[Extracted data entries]
# # # # #
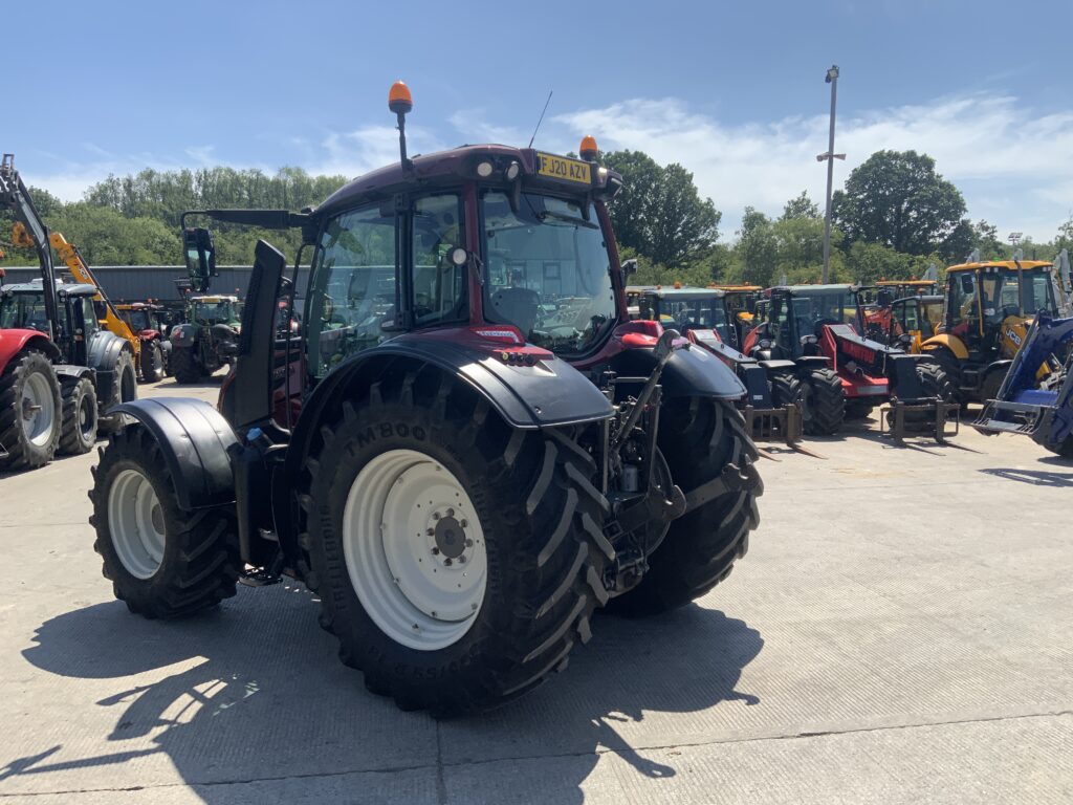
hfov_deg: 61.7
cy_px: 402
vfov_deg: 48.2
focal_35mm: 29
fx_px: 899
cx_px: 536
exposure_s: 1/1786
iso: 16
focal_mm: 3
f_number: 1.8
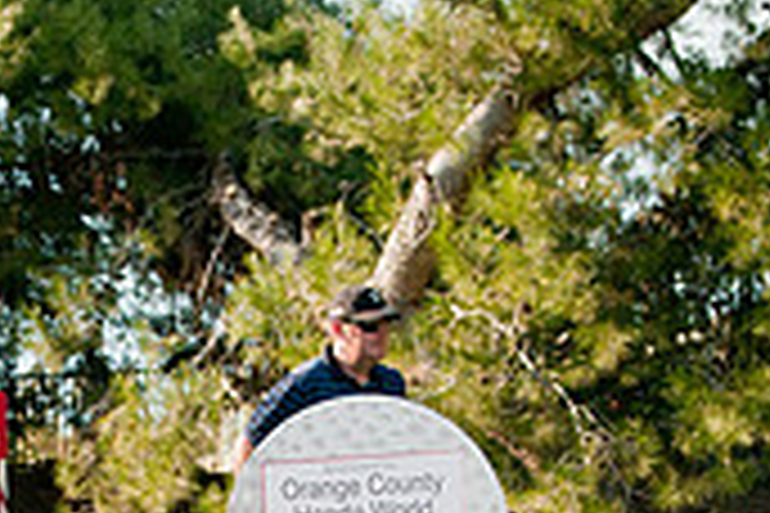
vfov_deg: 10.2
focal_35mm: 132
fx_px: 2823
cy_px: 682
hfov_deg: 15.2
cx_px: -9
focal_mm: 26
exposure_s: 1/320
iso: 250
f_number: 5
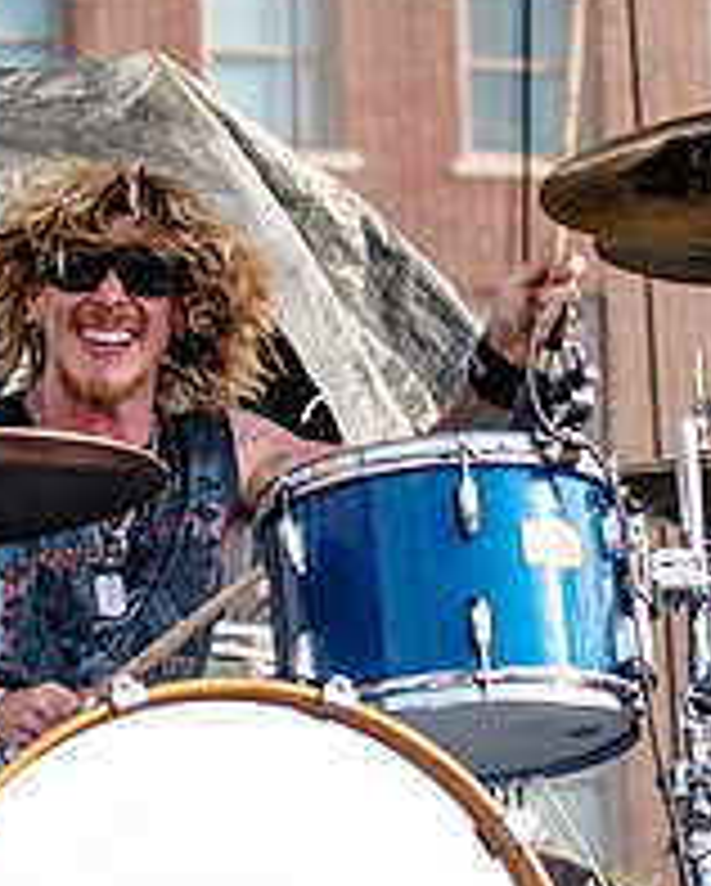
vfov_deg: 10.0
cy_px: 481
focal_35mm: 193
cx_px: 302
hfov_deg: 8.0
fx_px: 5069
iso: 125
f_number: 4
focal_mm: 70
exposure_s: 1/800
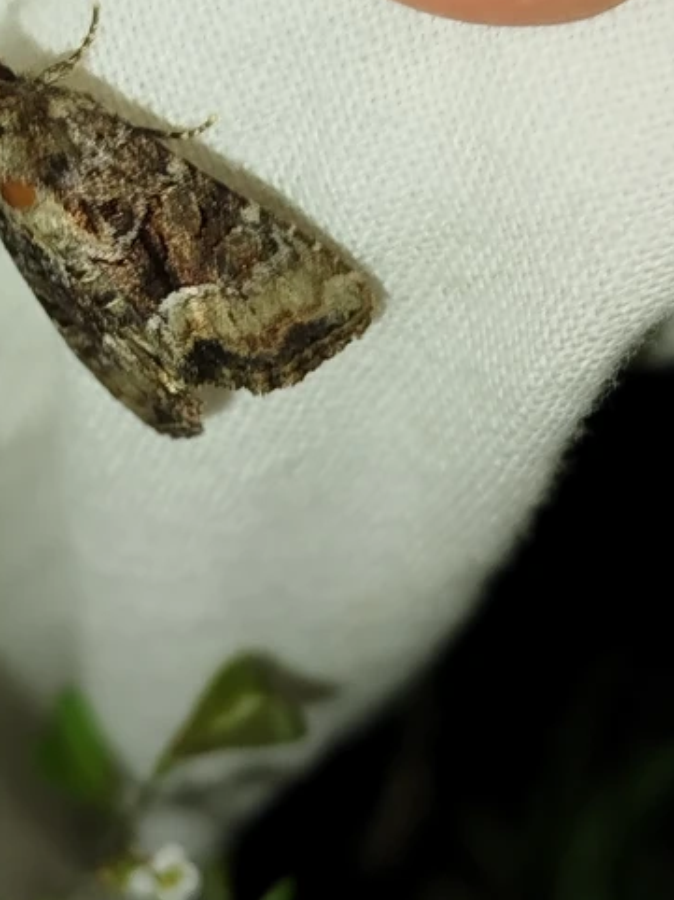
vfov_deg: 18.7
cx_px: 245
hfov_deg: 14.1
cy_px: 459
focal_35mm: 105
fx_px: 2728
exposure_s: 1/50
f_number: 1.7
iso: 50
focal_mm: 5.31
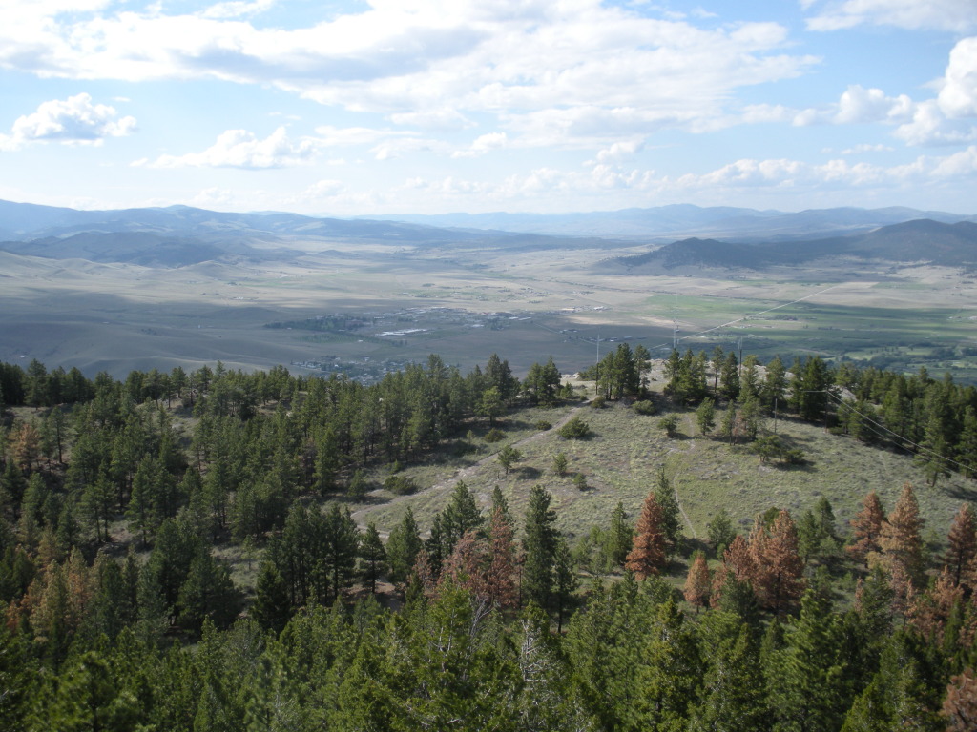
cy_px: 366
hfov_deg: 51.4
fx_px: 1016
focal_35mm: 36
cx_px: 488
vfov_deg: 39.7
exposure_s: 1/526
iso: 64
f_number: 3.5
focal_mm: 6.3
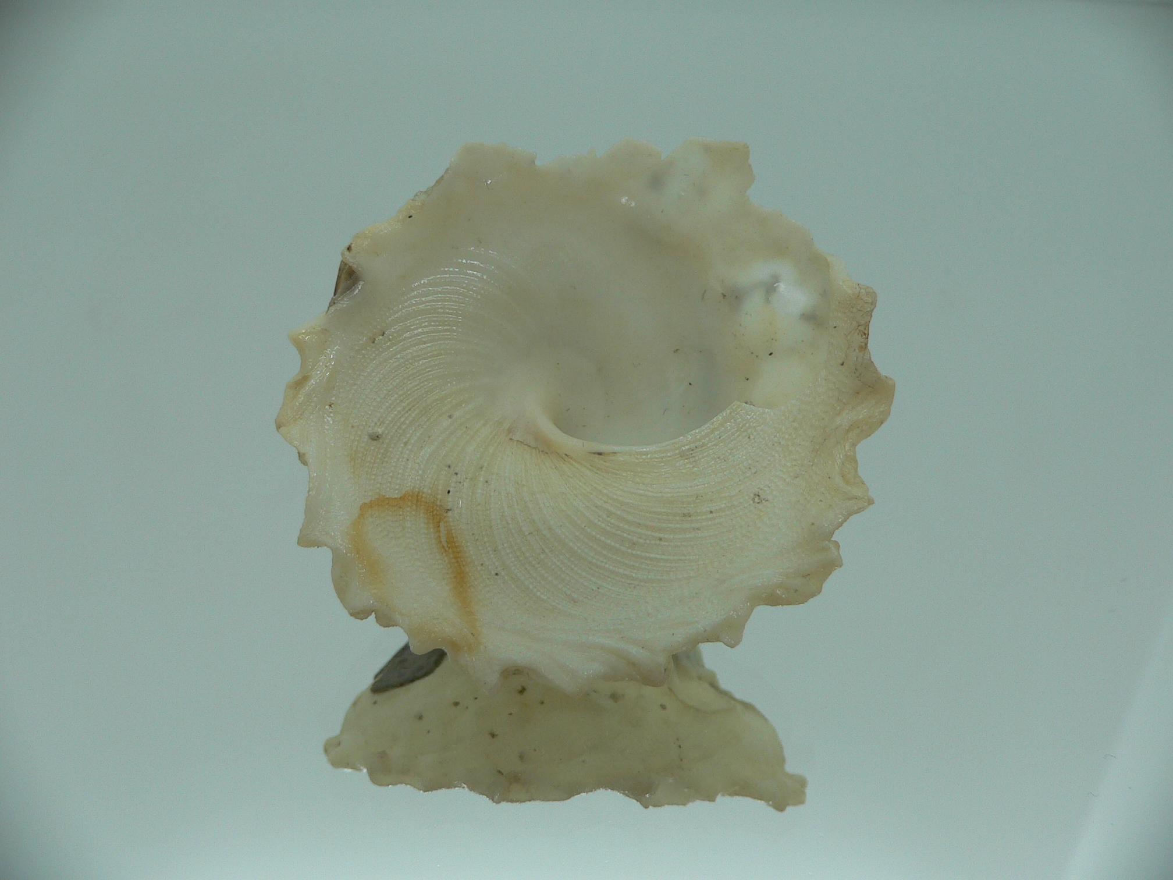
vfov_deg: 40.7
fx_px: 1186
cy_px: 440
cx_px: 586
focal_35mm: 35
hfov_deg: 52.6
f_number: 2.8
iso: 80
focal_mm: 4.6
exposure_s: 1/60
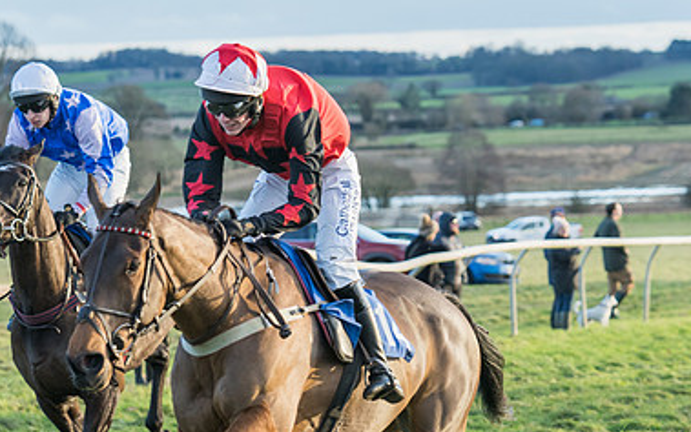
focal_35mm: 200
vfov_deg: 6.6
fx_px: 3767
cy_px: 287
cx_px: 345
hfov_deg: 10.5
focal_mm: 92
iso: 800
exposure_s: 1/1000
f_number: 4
# # # # #
*Your objective*
What is needed is every line of the data above, set down exactly but with the images left out.

*Result*
hfov_deg: 61.7
cy_px: 402
vfov_deg: 48.2
focal_35mm: 29
fx_px: 899
cx_px: 536
exposure_s: 1/1786
iso: 16
focal_mm: 3
f_number: 1.8
vfov_deg: 10.2
focal_35mm: 132
fx_px: 2823
cy_px: 682
hfov_deg: 15.2
cx_px: -9
focal_mm: 26
exposure_s: 1/320
iso: 250
f_number: 5
vfov_deg: 10.0
cy_px: 481
focal_35mm: 193
cx_px: 302
hfov_deg: 8.0
fx_px: 5069
iso: 125
f_number: 4
focal_mm: 70
exposure_s: 1/800
vfov_deg: 18.7
cx_px: 245
hfov_deg: 14.1
cy_px: 459
focal_35mm: 105
fx_px: 2728
exposure_s: 1/50
f_number: 1.7
iso: 50
focal_mm: 5.31
cy_px: 366
hfov_deg: 51.4
fx_px: 1016
focal_35mm: 36
cx_px: 488
vfov_deg: 39.7
exposure_s: 1/526
iso: 64
f_number: 3.5
focal_mm: 6.3
vfov_deg: 40.7
fx_px: 1186
cy_px: 440
cx_px: 586
focal_35mm: 35
hfov_deg: 52.6
f_number: 2.8
iso: 80
focal_mm: 4.6
exposure_s: 1/60
focal_35mm: 200
vfov_deg: 6.6
fx_px: 3767
cy_px: 287
cx_px: 345
hfov_deg: 10.5
focal_mm: 92
iso: 800
exposure_s: 1/1000
f_number: 4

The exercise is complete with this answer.